Thousands of them -- fighters, their relatives and other civilians -- fled the death trap in recent weeks and turned themselves in after scaling a nearby hill to a position held by the SDF.
The Kurdish-led force, which also includes fighters from local Arab tribes, moved in on Tuesday and took up positions in the deserted encampment, leaving holdout jihadists cornered.
Syrian regime and allied forces are deployed on the other side of the river and the border, preventing any escape.
With daily air strikes and shelling from the US-led coalition and its SDF ground partners, hundreds of fighters have been pummelled into submission in recent days.
Collapse of ISIS
The so-called "caliphate", which leader Abu Bakr al-Baghdadi proclaimed in mid-2014, once covered territory larger than Britain, straddling Syria and Iraq.

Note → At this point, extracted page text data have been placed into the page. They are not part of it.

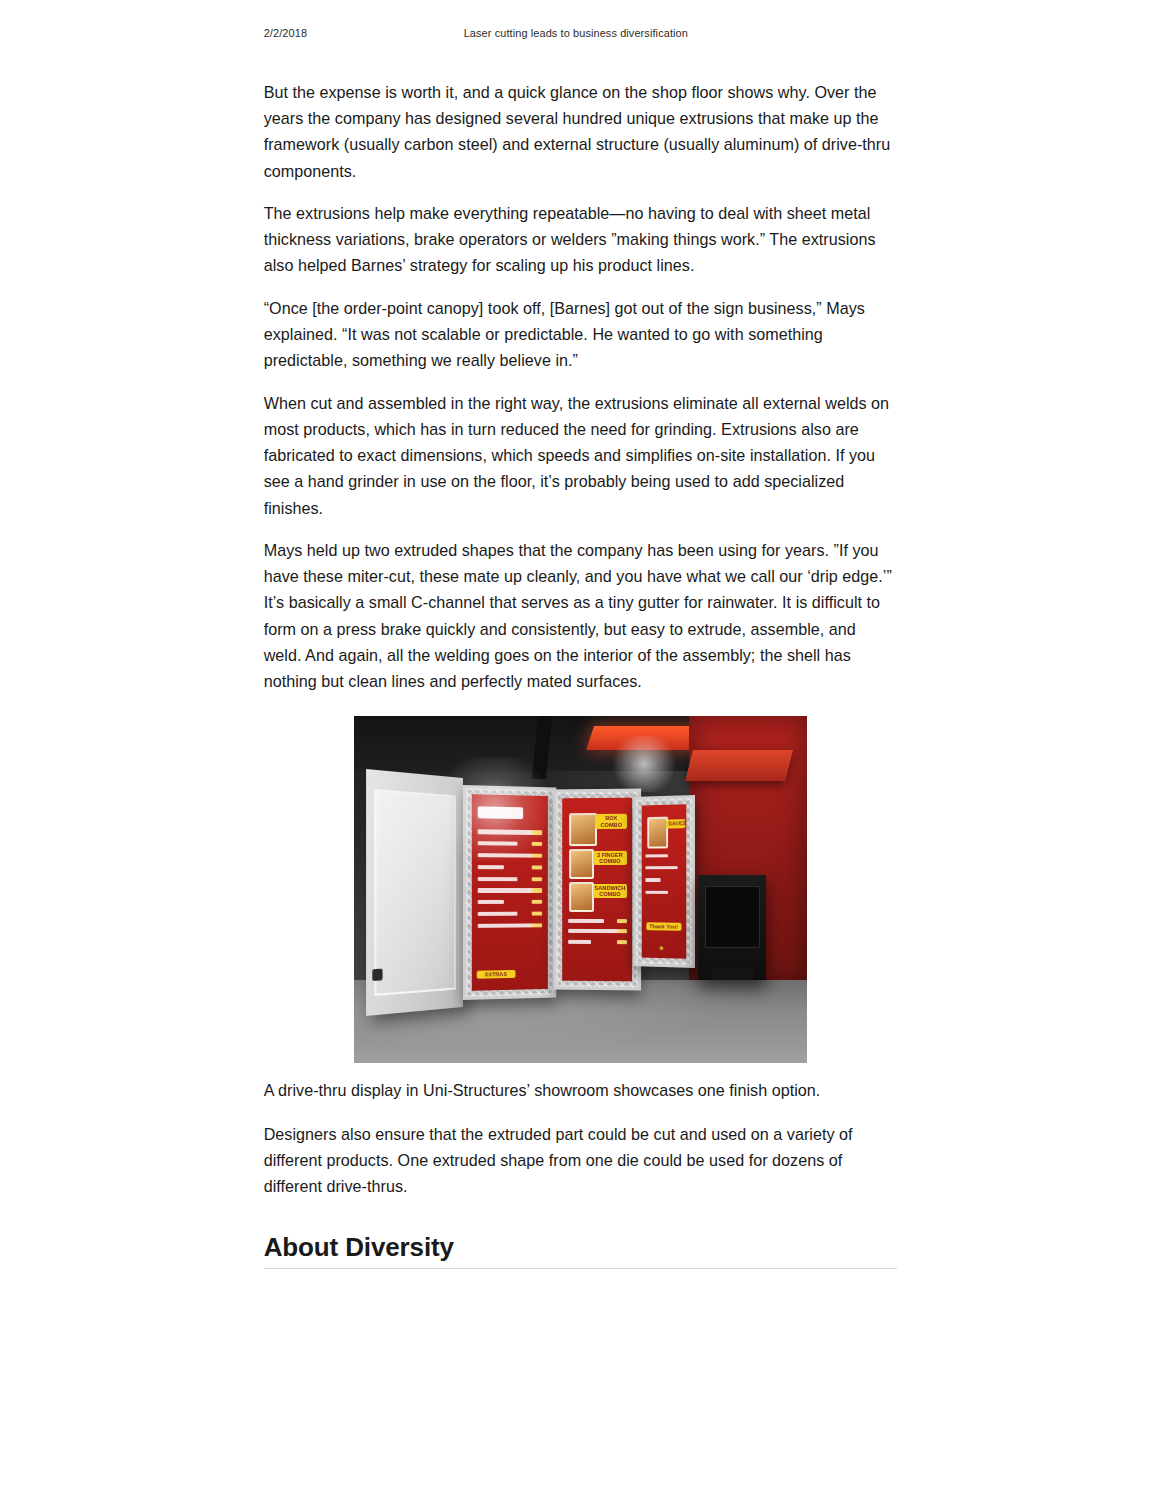2/2/2018
Laser cutting leads to business diversification
But the expense is worth it, and a quick glance on the shop floor shows why. Over the years the company has designed several hundred unique extrusions that make up the framework (usually carbon steel) and external structure (usually aluminum) of drive-thru components.
The extrusions help make everything repeatable—no having to deal with sheet metal thickness variations, brake operators or welders ”making things work.” The extrusions also helped Barnes’ strategy for scaling up his product lines.
“Once [the order-point canopy] took off, [Barnes] got out of the sign business,” Mays explained. “It was not scalable or predictable. He wanted to go with something predictable, something we really believe in.”
When cut and assembled in the right way, the extrusions eliminate all external welds on most products, which has in turn reduced the need for grinding. Extrusions also are fabricated to exact dimensions, which speeds and simplifies on-site installation. If you see a hand grinder in use on the floor, it’s probably being used to add specialized finishes.
Mays held up two extruded shapes that the company has been using for years. ”If you have these miter-cut, these mate up cleanly, and you have what we call our ‘drip edge.’” It’s basically a small C-channel that serves as a tiny gutter for rainwater. It is difficult to form on a press brake quickly and consistently, but easy to extrude, assemble, and weld. And again, all the welding goes on the interior of the assembly; the shell has nothing but clean lines and perfectly mated surfaces.
EXTRAS
BOX
COMBO
3 FINGER
COMBO
SANDWICH
COMBO
SAUCE
Thank You!
A drive-thru display in Uni-Structures’ showroom showcases one finish option.
Designers also ensure that the extruded part could be cut and used on a variety of different products. One extruded shape from one die could be used for dozens of different drive-thrus.
About Diversity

It administered millions of inhabitants, ran its own court system, coined its own currency, printed its own schoolbooks and instilled fear on a global scale.
It has crumbled under years of military operations in which Syrian and Iraqi forces backed by their international allies clawed back the land but left cities in ruins and populations homeless.
Baghdadi's whereabouts are unknown, and the Baghouz holdouts are fighting over land the size of a few football pitches.
Many of its leaders and fighters in Iraq and Syria have long reverted to a guerrilla war, launching hit-and-run attacks from desert, mountain and other hideouts.
The thousands of ghost-like stragglers who streamed out of the last ISIS stronghold in recent weeks now fill overcrowded camps and prisons run by the Kurds further north.
The 70,000 individuals crammed into the biggest camp -- Al-Hol -- include more than 40,000 children, of dozens of different nationalities.